In November 1940, just one month before his assignment was due to end and 13 months before Hitler declared war on the United States, William L. Shirer, an American correspondent in Berlin, began to uncover disquieting evidence of one aspect of the Nazi government's then-unknown crimes against humanity. Oddly worded death notices began to appear in German provincial newspapers.
Shirer already suspected that the Nazis were contemplating a policy of the euthanasia of the mentally ill and incapacitated. He looked into the matter further. Shirer concluded that the Nazis were murdering the mentally ill.
It was a secretive and shameful business. Whatever Nazi theory held about the unfit, the Nazis feared the German people would resist the murder of innocent people with mental illnesses. Even in a society hardened by war and brutalized by Nazi propaganda, they took refuge in euphemisms. The official Nazi form letter sent to relatives included this sentence: "In view of the nature of his serious, incurable ailment, his death, which saved him from a lifelong institutional sojourn, is to be regarded merely as a release."

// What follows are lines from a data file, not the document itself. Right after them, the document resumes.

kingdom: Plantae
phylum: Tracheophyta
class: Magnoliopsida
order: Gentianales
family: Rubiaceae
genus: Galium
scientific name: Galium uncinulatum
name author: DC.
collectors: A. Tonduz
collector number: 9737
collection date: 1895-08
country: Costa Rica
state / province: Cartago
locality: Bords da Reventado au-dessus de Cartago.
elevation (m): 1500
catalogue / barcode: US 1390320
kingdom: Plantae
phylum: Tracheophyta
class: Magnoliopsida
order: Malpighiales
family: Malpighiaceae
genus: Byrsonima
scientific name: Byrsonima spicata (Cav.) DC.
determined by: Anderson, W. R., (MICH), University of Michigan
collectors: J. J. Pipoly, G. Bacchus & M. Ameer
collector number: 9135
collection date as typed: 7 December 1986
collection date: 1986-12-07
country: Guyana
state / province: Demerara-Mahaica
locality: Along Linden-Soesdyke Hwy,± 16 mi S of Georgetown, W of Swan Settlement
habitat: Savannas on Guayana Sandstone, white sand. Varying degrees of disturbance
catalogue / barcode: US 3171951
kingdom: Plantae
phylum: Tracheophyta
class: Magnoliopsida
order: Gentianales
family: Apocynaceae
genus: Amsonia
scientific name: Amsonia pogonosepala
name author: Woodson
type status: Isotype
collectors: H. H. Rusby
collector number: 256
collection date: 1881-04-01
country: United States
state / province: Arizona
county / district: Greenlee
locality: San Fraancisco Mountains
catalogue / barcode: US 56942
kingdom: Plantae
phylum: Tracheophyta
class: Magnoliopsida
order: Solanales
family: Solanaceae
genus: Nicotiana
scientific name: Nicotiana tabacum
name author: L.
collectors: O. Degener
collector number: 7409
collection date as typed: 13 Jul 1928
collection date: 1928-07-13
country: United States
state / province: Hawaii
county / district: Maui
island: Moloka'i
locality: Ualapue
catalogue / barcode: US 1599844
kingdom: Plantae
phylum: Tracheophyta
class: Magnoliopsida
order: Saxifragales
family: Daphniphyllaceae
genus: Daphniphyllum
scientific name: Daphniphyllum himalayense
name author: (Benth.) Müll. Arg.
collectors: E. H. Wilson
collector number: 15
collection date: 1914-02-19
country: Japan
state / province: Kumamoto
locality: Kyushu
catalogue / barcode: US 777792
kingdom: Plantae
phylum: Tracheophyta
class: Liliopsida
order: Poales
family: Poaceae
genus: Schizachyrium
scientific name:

There are echoes in those words of the current advocacy of euthanasia and assisted suicide -- and, inevitably, of the Terri Schiavo case. In most such cases, the welfare of the proposed deceased is always said to be the dominant consideration. Yet the costs of looking after him or her -- social as well as individual -- are surely factors that inevitably push us toward seeing their deaths as necessary or beneficial. Unless there is a strong ethic of life to restrain us, we will always be able to find good reasons as to why a helpless invalid should quietly disappear and leave us in peace.